Siebenundzwanzigstes Kapitel
     
    Das zähnefletschende Fauchen zweier Dingos, die sich gegenseitig ihre Beute, ein frisch gerissenes Mutterschaf, streitig machten, ließ Andrew jäh aus dem Schlaf hochfahren.
    Er war augenblicklich wach, und angestrengt lauschte er in die Dunkelheit, die vom Duft frischer Eukalyptusblätter durchdrungen war. Abby hatte tags zuvor die längst platt gedrückten und verrotteten Füllungen ihrer Schlafsäcke durch neue Blätter ausgetauscht und jetzt würde der Duft noch für eine gute Woche die Blockhütte bis in den letzten Winkel mit seinem erfrischenden Aroma erfüllen.

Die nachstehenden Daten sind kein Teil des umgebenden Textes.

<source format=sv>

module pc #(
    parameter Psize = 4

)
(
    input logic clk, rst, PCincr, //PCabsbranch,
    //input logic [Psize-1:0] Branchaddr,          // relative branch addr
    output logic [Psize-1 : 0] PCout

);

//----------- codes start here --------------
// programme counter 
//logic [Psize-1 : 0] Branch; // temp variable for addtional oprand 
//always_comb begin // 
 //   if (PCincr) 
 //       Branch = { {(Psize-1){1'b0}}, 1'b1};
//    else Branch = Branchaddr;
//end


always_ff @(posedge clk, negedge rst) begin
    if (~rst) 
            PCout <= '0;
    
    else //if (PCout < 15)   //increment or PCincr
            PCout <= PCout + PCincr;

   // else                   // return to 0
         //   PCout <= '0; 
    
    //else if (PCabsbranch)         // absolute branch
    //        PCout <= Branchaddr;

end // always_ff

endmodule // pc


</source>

    Die Nacht war still. Kein noch so schwaches Knurren oder gar Heulen von Dingos drang an sein Ohr. Im ersten Moment glaubte er, die Dingos seien irgendwie gewarnt oder wüssten, dass er erwacht war. Nur von jenseits der Wand aus Rutengeflecht, das ihre kleine Schlafkammer von der Rosannas trennte, kam ein leises, gleichmäßiges Schnarchen. Und auch Jonathan, der am Fußende auf seinem primitiven Bettchen lag, schlief tief und fest.

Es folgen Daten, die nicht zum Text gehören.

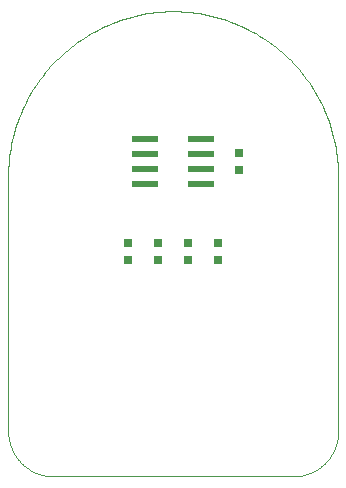
<source format=gtp>
G75*
%MOIN*%
%OFA0B0*%
%FSLAX25Y25*%
%IPPOS*%
%LPD*%
%AMOC8*
5,1,8,0,0,1.08239X$1,22.5*
%
%ADD10C,0.00000*%
%ADD11R,0.03150X0.03150*%
%ADD12R,0.08600X0.02200*%
D10*
X0021800Y0019006D02*
X0101800Y0019006D01*
X0102162Y0019010D01*
X0102525Y0019024D01*
X0102887Y0019045D01*
X0103248Y0019076D01*
X0103608Y0019115D01*
X0103967Y0019163D01*
X0104325Y0019220D01*
X0104682Y0019285D01*
X0105037Y0019359D01*
X0105390Y0019442D01*
X0105741Y0019533D01*
X0106089Y0019632D01*
X0106435Y0019740D01*
X0106779Y0019856D01*
X0107119Y0019981D01*
X0107456Y0020113D01*
X0107790Y0020254D01*
X0108121Y0020403D01*
X0108448Y0020560D01*
X0108771Y0020724D01*
X0109090Y0020896D01*
X0109404Y0021076D01*
X0109715Y0021264D01*
X0110020Y0021459D01*
X0110321Y0021661D01*
X0110617Y0021871D01*
X0110907Y0022087D01*
X0111193Y0022311D01*
X0111473Y0022541D01*
X0111747Y0022778D01*
X0112015Y0023022D01*
X0112278Y0023272D01*
X0112534Y0023528D01*
X0112784Y0023791D01*
X0113028Y0024059D01*
X0113265Y0024333D01*
X0113495Y0024613D01*
X0113719Y0024899D01*
X0113935Y0025189D01*
X0114145Y0025485D01*
X0114347Y0025786D01*
X0114542Y0026091D01*
X0114730Y0026402D01*
X0114910Y0026716D01*
X0115082Y0027035D01*
X0115246Y0027358D01*
X0115403Y0027685D01*
X0115552Y0028016D01*
X0115693Y0028350D01*
X0115825Y0028687D01*
X0115950Y0029027D01*
X0116066Y0029371D01*
X0116174Y0029717D01*
X0116273Y0030065D01*
X0116364Y0030416D01*
X0116447Y0030769D01*
X0116521Y0031124D01*
X0116586Y0031481D01*
X0116643Y0031839D01*
X0116691Y0032198D01*
X0116730Y0032558D01*
X0116761Y0032919D01*
X0116782Y0033281D01*
X0116796Y0033644D01*
X0116800Y0034006D01*
X0116800Y0119006D01*
X0116784Y0120345D01*
X0116735Y0121684D01*
X0116653Y0123021D01*
X0116539Y0124355D01*
X0116393Y0125687D01*
X0116214Y0127014D01*
X0116003Y0128337D01*
X0115759Y0129654D01*
X0115484Y0130965D01*
X0115177Y0132268D01*
X0114838Y0133564D01*
X0114468Y0134851D01*
X0114067Y0136129D01*
X0113634Y0137397D01*
X0113171Y0138654D01*
X0112677Y0139899D01*
X0112153Y0141132D01*
X0111600Y0142351D01*
X0111016Y0143557D01*
X0110404Y0144748D01*
X0109763Y0145924D01*
X0109093Y0147084D01*
X0108395Y0148227D01*
X0107670Y0149353D01*
X0106917Y0150461D01*
X0106138Y0151551D01*
X0105332Y0152621D01*
X0104501Y0153671D01*
X0103644Y0154700D01*
X0102762Y0155709D01*
X0101857Y0156695D01*
X0100927Y0157659D01*
X0099974Y0158601D01*
X0098999Y0159519D01*
X0098001Y0160412D01*
X0096982Y0161282D01*
X0095942Y0162126D01*
X0094882Y0162944D01*
X0093802Y0163737D01*
X0092704Y0164503D01*
X0091586Y0165242D01*
X0090452Y0165954D01*
X0089300Y0166637D01*
X0088132Y0167293D01*
X0086948Y0167920D01*
X0085750Y0168518D01*
X0084537Y0169086D01*
X0083311Y0169625D01*
X0082072Y0170134D01*
X0080821Y0170612D01*
X0079558Y0171060D01*
X0078286Y0171477D01*
X0077003Y0171863D01*
X0075711Y0172218D01*
X0074411Y0172541D01*
X0073104Y0172832D01*
X0071790Y0173091D01*
X0070470Y0173318D01*
X0069145Y0173513D01*
X0067815Y0173676D01*
X0066482Y0173806D01*
X0065147Y0173904D01*
X0063809Y0173969D01*
X0062470Y0174002D01*
X0061130Y0174002D01*
X0059791Y0173969D01*
X0058453Y0173904D01*
X0057118Y0173806D01*
X0055785Y0173676D01*
X0054455Y0173513D01*
X0053130Y0173318D01*
X0051810Y0173091D01*
X0050496Y0172832D01*
X0049189Y0172541D01*
X0047889Y0172218D01*
X0046597Y0171863D01*
X0045314Y0171477D01*
X0044042Y0171060D01*
X0042779Y0170612D01*
X0041528Y0170134D01*
X0040289Y0169625D01*
X0039063Y0169086D01*
X0037850Y0168518D01*
X0036652Y0167920D01*
X0035468Y0167293D01*
X0034300Y0166637D01*
X0033148Y0165954D01*
X0032014Y0165242D01*
X0030896Y0164503D01*
X0029798Y0163737D01*
X0028718Y0162944D01*
X0027658Y0162126D01*
X0026618Y0161282D01*
X0025599Y0160412D01*
X0024601Y0159519D01*
X0023626Y0158601D01*
X0022673Y0157659D01*
X0021743Y0156695D01*
X0020838Y0155709D01*
X0019956Y0154700D01*
X0019099Y0153671D01*
X0018268Y0152621D01*
X0017462Y0151551D01*
X0016683Y0150461D01*
X0015930Y0149353D01*
X0015205Y0148227D01*
X0014507Y0147084D01*
X0013837Y0145924D01*
X0013196Y0144748D01*
X0012584Y0143557D01*
X0012000Y0142351D01*
X0011447Y0141132D01*
X0010923Y0139899D01*
X0010429Y0138654D01*
X0009966Y0137397D01*
X0009533Y0136129D01*
X0009132Y0134851D01*
X0008762Y0133564D01*
X0008423Y0132268D01*
X0008116Y0130965D01*
X0007841Y0129654D01*
X0007597Y0128337D01*
X0007386Y0127014D01*
X0007207Y0125687D01*
X0007061Y0124355D01*
X0006947Y0123021D01*
X0006865Y0121684D01*
X0006816Y0120345D01*
X0006800Y0119006D01*
X0006800Y0034006D01*
X0006804Y0033644D01*
X0006818Y0033281D01*
X0006839Y0032919D01*
X0006870Y0032558D01*
X0006909Y0032198D01*
X0006957Y0031839D01*
X0007014Y0031481D01*
X0007079Y0031124D01*
X0007153Y0030769D01*
X0007236Y0030416D01*
X0007327Y0030065D01*
X0007426Y0029717D01*
X0007534Y0029371D01*
X0007650Y0029027D01*
X0007775Y0028687D01*
X0007907Y0028350D01*
X0008048Y0028016D01*
X0008197Y0027685D01*
X0008354Y0027358D01*
X0008518Y0027035D01*
X0008690Y0026716D01*
X0008870Y0026402D01*
X0009058Y0026091D01*
X0009253Y0025786D01*
X0009455Y0025485D01*
X0009665Y0025189D01*
X0009881Y0024899D01*
X0010105Y0024613D01*
X0010335Y0024333D01*
X0010572Y0024059D01*
X0010816Y0023791D01*
X0011066Y0023528D01*
X0011322Y0023272D01*
X0011585Y0023022D01*
X0011853Y0022778D01*
X0012127Y0022541D01*
X0012407Y0022311D01*
X0012693Y0022087D01*
X0012983Y0021871D01*
X0013279Y0021661D01*
X0013580Y0021459D01*
X0013885Y0021264D01*
X0014196Y0021076D01*
X0014510Y0020896D01*
X0014829Y0020724D01*
X0015152Y0020560D01*
X0015479Y0020403D01*
X0015810Y0020254D01*
X0016144Y0020113D01*
X0016481Y0019981D01*
X0016821Y0019856D01*
X0017165Y0019740D01*
X0017511Y0019632D01*
X0017859Y0019533D01*
X0018210Y0019442D01*
X0018563Y0019359D01*
X0018918Y0019285D01*
X0019275Y0019220D01*
X0019633Y0019163D01*
X0019992Y0019115D01*
X0020352Y0019076D01*
X0020713Y0019045D01*
X0021075Y0019024D01*
X0021438Y0019010D01*
X0021800Y0019006D01*
D11*
X0046800Y0091053D03*
X0046800Y0096959D03*
X0056800Y0096959D03*
X0056800Y0091053D03*
X0066800Y0091053D03*
X0066800Y0096959D03*
X0076800Y0096959D03*
X0076800Y0091053D03*
X0083600Y0121053D03*
X0083600Y0126959D03*
D12*
X0071100Y0126506D03*
X0071100Y0121506D03*
X0071100Y0116506D03*
X0071100Y0131506D03*
X0052500Y0131506D03*
X0052500Y0126506D03*
X0052500Y0121506D03*
X0052500Y0116506D03*
M02*

</source>
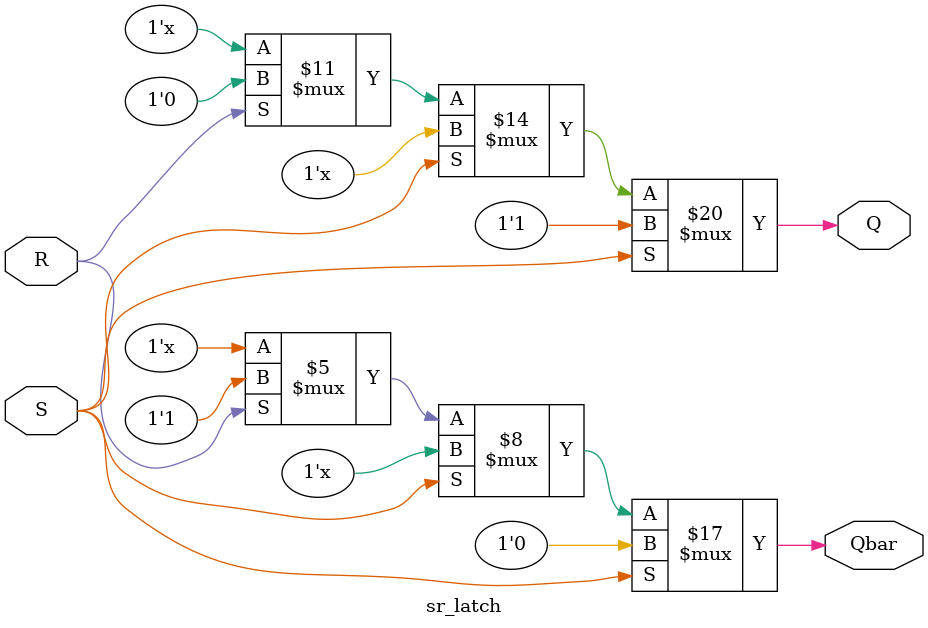
<source format=v>
 module sr_latch(input S, R, output reg Q, Qbar);
 
  always@(*) begin
    if(S == 1'b1) begin
	    Q = 1'b1;
		Qbar = 1'b0;
	end
	else if (R == 1'b1) begin
		Q = 1'b0;
		Qbar = 1'b1;  	
	end 
  end
 
 endmodule

</source>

    Andrew entspannte sich und musste über sich selber lächeln. Die Dingos, die sich um ihre Beute stritten, hatten nur in seinem Traum existiert. Es konnte gar nicht anders sein. Denn die australischen Wildhunde jagten zumeist in Rudeln, in denen eine feste und von allen respektierte Rangfolge bestimmte, wer zuerst das beste Stück aus einem erjagten Tier reißen durfte und wer als Nächster an der Reihe war.
    »Abby?«, raunte Andrew leise in die Dunkelheit und streckte vorsichtig seine rechte Hand nach ihr aus. Doch da, wo sie eigentlich auf Abby hätte stoßen sollen, fand sie nur ein verlassenes Nachtlager vor - und ein schweißfeuchtes Laken, das den kratzigen Bettsack bedeckte.
    Er stand leise auf, stieg behutsam über seinen Sohn hinweg, schob den Vorhang aus zusammengenähten Säcken zur Seite und schlich durch den großen Küchen-und Wohnraum zur Tür. Durch den Spalt fiel ein armbreiter Streifen milchigen Mondlichtes in das Blockhaus.
    Andrew fand seine Frau auf der selbst gezimmerten Bank unter dem Vordach, von wo aus man in einer sternklaren Nacht wie dieser einen herrlichen Blick über das sanft zum Stony River hin abfallende Land und weit darüber hinaus hatte. Dem Stand des Mondes nach zu urteilen, musste es eine gute Stunde nach Mitternacht sein.
    Er setzte sich an ihre Seite und strich zärtlich über ihren Arm. »Konntest du nicht schlafen?«, fragte er mit gedämpfter Stimme, obwohl es gar nicht nötig gewesen wäre. Rosanna und Emily waren mit einem fast so guten und festen Schlaf gesegnet wie ihr kleiner Sohn.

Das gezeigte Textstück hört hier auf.